Source texts of formatted documents
--- START ---

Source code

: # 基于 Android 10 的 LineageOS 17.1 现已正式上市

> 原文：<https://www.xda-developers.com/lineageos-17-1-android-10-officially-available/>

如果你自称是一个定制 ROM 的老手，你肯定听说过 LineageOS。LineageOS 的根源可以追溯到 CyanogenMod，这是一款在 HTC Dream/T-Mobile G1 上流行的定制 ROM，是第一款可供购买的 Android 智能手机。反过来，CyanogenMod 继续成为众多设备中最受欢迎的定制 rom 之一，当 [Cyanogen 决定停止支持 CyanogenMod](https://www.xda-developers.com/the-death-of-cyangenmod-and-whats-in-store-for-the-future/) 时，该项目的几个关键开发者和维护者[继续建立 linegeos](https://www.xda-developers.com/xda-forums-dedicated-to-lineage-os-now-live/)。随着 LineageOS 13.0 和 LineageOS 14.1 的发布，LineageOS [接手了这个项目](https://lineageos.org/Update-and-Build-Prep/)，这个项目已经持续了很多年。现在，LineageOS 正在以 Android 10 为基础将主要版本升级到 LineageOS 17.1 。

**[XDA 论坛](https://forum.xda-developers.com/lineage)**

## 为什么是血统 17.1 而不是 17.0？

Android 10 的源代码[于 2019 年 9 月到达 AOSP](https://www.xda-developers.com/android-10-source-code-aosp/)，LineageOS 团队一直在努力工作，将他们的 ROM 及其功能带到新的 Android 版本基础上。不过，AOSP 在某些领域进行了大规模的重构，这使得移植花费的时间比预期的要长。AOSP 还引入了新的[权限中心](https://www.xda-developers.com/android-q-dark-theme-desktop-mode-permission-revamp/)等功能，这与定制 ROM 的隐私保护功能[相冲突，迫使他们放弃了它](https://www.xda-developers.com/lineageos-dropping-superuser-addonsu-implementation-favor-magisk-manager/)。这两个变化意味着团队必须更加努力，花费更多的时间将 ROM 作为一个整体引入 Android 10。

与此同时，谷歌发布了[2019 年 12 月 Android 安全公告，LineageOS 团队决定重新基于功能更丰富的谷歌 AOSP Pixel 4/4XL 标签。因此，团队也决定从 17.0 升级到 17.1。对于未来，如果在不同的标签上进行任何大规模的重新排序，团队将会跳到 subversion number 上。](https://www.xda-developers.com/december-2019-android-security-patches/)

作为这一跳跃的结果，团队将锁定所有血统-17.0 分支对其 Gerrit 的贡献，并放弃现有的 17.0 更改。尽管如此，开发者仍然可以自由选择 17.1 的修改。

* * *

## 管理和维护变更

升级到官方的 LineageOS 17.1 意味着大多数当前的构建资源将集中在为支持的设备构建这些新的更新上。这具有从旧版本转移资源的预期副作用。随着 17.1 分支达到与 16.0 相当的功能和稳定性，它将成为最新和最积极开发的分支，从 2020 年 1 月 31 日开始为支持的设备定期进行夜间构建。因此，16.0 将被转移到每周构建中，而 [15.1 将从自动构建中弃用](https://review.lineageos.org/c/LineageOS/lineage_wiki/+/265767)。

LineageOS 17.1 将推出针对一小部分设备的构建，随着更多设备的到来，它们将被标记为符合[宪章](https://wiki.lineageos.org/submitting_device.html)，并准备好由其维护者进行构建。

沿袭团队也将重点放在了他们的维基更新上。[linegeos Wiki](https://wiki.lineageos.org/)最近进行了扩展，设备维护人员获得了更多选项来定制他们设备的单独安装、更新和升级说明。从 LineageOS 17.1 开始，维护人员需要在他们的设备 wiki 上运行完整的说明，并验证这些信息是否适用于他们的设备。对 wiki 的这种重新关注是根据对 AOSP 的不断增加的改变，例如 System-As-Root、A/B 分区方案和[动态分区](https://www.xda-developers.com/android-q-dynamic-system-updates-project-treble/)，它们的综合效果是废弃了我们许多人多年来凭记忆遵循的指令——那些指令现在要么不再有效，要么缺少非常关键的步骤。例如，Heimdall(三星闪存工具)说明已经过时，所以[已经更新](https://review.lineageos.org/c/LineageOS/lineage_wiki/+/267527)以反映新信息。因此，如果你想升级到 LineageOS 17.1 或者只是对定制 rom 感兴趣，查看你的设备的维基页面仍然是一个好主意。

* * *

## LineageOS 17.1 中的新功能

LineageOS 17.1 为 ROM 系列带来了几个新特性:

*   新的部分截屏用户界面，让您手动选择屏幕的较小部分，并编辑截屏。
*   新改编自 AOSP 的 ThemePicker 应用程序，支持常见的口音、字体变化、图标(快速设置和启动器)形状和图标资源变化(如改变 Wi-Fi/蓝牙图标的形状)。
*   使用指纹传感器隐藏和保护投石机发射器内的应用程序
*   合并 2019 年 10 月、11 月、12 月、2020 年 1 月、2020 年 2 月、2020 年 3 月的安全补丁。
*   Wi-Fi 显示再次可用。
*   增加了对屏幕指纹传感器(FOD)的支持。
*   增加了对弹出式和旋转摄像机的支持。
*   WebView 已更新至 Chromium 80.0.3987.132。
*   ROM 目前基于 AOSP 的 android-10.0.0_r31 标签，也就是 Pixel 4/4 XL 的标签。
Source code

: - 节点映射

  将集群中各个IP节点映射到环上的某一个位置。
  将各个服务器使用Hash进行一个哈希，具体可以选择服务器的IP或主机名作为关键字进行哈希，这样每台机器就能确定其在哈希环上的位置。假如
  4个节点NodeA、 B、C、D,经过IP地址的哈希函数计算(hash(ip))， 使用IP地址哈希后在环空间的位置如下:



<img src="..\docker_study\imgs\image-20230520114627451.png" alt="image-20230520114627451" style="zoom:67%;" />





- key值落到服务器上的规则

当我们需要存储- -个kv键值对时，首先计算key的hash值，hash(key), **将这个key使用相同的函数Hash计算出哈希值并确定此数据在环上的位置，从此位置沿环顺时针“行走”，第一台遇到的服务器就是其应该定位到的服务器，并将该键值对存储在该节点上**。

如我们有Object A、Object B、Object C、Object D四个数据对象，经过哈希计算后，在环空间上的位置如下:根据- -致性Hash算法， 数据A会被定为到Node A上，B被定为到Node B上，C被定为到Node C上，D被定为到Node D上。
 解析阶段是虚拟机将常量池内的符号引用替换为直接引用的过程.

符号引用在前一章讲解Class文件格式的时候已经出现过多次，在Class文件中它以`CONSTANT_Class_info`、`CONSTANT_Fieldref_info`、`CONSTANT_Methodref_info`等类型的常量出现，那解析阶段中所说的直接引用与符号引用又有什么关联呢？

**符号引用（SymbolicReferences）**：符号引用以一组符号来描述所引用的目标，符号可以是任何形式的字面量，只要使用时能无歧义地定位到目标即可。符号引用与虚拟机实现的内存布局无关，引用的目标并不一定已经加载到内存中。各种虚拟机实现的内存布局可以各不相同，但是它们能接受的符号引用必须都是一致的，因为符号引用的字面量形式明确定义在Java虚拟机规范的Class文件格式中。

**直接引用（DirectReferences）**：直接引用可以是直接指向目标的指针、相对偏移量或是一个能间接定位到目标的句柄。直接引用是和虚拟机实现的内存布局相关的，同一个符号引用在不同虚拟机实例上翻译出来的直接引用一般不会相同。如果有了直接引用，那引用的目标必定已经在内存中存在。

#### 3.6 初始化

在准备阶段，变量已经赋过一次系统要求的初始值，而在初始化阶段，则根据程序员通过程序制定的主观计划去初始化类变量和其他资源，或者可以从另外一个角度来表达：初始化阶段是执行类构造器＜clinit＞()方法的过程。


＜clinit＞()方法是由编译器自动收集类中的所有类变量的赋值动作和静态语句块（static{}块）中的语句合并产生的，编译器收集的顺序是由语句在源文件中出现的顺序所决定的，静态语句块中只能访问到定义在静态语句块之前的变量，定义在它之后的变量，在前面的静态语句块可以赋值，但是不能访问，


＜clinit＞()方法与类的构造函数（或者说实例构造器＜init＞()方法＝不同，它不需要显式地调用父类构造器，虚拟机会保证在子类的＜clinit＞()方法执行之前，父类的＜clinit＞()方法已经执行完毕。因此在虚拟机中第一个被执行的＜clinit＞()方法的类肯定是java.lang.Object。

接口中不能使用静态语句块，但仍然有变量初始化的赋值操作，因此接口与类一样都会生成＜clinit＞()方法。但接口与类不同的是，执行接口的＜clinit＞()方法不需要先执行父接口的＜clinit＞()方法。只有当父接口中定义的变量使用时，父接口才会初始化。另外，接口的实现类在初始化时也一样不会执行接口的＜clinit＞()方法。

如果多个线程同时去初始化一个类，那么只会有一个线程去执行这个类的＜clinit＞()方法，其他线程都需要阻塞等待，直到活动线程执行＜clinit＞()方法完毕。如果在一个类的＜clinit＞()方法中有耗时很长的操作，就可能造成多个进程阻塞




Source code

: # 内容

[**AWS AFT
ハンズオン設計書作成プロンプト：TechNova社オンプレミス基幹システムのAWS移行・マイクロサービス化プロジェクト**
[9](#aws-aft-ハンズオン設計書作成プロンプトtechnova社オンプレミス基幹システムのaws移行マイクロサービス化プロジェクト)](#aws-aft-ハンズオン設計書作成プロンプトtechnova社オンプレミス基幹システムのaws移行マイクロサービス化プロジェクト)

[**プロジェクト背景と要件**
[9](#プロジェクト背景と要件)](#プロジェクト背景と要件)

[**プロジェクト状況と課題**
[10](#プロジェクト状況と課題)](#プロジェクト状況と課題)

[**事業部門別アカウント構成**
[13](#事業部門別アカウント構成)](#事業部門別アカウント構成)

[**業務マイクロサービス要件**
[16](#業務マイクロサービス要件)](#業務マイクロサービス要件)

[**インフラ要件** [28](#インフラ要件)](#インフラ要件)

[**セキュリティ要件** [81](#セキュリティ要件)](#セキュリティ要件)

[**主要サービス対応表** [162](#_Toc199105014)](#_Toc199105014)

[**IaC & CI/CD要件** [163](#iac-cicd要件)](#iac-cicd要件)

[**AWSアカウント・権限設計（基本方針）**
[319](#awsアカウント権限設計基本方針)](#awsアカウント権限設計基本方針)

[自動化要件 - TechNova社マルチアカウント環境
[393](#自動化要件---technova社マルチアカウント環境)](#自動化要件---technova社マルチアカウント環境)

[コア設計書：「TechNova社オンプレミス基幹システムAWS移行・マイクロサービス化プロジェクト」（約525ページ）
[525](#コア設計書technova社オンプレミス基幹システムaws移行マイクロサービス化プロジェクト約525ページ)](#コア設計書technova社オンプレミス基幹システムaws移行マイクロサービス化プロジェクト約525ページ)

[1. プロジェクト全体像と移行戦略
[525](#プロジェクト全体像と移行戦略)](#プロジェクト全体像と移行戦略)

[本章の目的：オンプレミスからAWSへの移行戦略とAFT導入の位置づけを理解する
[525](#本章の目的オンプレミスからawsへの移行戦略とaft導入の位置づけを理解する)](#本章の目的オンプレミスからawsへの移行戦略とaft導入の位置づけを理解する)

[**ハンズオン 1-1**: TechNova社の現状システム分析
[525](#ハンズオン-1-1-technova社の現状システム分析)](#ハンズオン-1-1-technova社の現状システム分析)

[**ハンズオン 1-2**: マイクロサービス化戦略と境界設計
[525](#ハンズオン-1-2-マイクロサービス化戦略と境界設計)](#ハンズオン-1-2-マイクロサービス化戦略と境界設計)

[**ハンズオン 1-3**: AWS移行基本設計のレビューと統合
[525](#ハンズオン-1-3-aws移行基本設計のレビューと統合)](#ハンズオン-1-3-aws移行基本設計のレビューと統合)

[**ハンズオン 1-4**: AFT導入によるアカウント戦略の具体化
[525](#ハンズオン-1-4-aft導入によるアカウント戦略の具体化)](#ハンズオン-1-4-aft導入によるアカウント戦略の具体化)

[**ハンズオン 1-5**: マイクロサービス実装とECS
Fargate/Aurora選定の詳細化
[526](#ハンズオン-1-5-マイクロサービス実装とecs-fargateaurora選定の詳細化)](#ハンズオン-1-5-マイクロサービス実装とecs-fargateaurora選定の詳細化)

--- END ---

**TO-DO ITEM:**
Once you find the line with "[**AWSアカウント・権限設計（基本方針）**" in the entries above, output it and each line after it up to and including the line with "[525](#本章の目的オン", and nothing else.

**RESPONSE TO THE TASK:**
[**AWSアカウント・権限設計（基本方針）**
[319](#awsアカウント権限設計基本方針)](#awsアカウント権限設計基本方針)

[自動化要件 - TechNova社マルチアカウント環境
[393](#自動化要件---technova社マルチアカウント環境)](#自動化要件---technova社マルチアカウント環境)

[コア設計書：「TechNova社オンプレミス基幹システムAWS移行・マイクロサービス化プロジェクト」（約525ページ）
[525](#コア設計書technova社オンプレミス基幹システムaws移行マイクロサービス化プロジェクト約525ページ)](#コア設計書technova社オンプレミス基幹システムaws移行マイクロサービス化プロジェクト約525ページ)

[1. プロジェクト全体像と移行戦略
[525](#プロジェクト全体像と移行戦略)](#プロジェクト全体像と移行戦略)

[本章の目的：オンプレミスからAWSへの移行戦略とAFT導入の位置づけを理解する
[525](#本章の目的オンプレミスからawsへの移行戦略とaft導入の位置づけを理解する)](#本章の目的オンプレミスからawsへの移行戦略とaft導入の位置づけを理解する)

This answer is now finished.